- **What is required**
Write out exactly the lines from the one containing "تلفن هوشمند" through the last line of the records below, both included, and leave out any pictures.

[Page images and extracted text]
[Start of section]
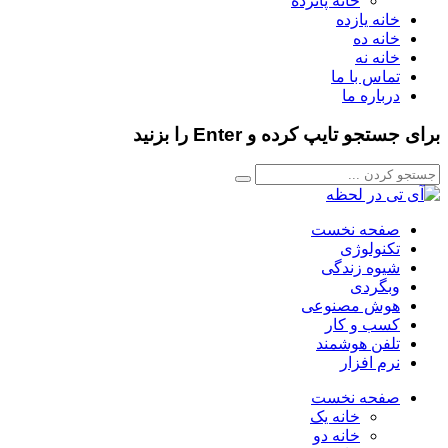
خانه پانزده
خانه یازده
خانه ده
خانه نه
تماس با ما
درباره ما
برای جستجو تایپ کرده و Enter را بزنید
صفحه نخست
تکنولوژی
شیوه زندگی
وبگردی
هوش مصنوعی
کسب و کار
تلفن هوشمند
نرم افزار
صفحه نخست
خانه یک
خانه دو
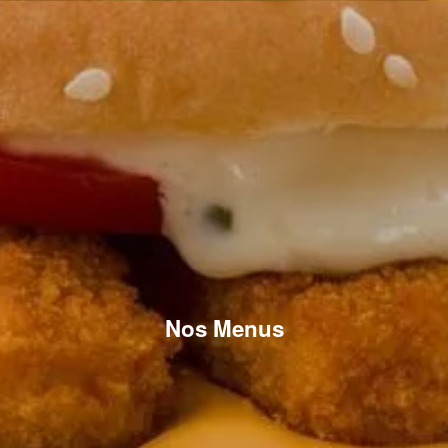
Nos Menus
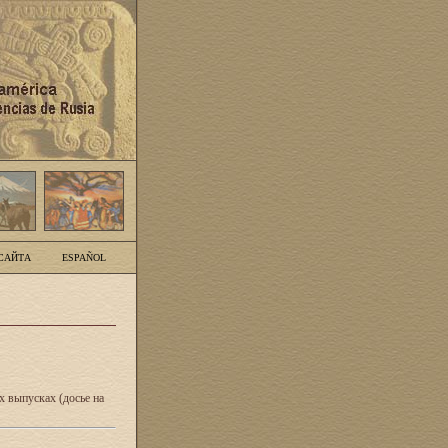
САЙТА
ESPAÑOL
 выпусках (досье на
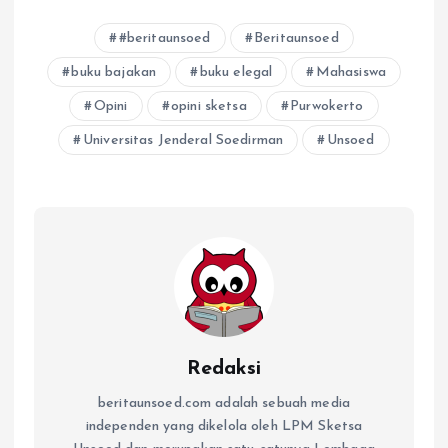
#beritaunsoed
Beritaunsoed
buku bajakan
buku elegal
Mahasiswa
Opini
opini sketsa
Purwokerto
Universitas Jenderal Soedirman
Unsoed
Redaksi
beritaunsoed.com adalah sebuah media
independen yang dikelola oleh LPM Sketsa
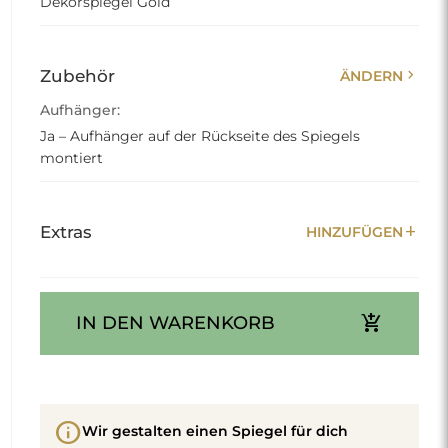
Dekorspiegel Gold
chevron_right
Zubehör
ÄNDERN
Aufhänger:
Ja – Aufhänger auf der Rückseite des Spiegels
montiert
add
Extras
HINZUFÜGEN
add_shopping_cart
IN DEN WARENKORB
info
Wir gestalten einen Spiegel für dich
[End of section]
- **Result of the exercise**
تلفن هوشمند
نرم افزار
صفحه نخست
خانه یک
خانه دو
Nos Menus
САЙТА
ESPAÑOL
 выпусках (досье на
#beritaunsoed
Beritaunsoed
buku bajakan
buku elegal
Mahasiswa
Opini
opini sketsa
Purwokerto
Universitas Jenderal Soedirman
Unsoed
Redaksi
beritaunsoed.com adalah sebuah media
independen yang dikelola oleh LPM Sketsa
Dekorspiegel Gold
chevron_right
Zubehör
ÄNDERN
Aufhänger:
Ja – Aufhänger auf der Rückseite des Spiegels
montiert
add
Extras
HINZUFÜGEN
add_shopping_cart
IN DEN WARENKORB
info
Wir gestalten einen Spiegel für dich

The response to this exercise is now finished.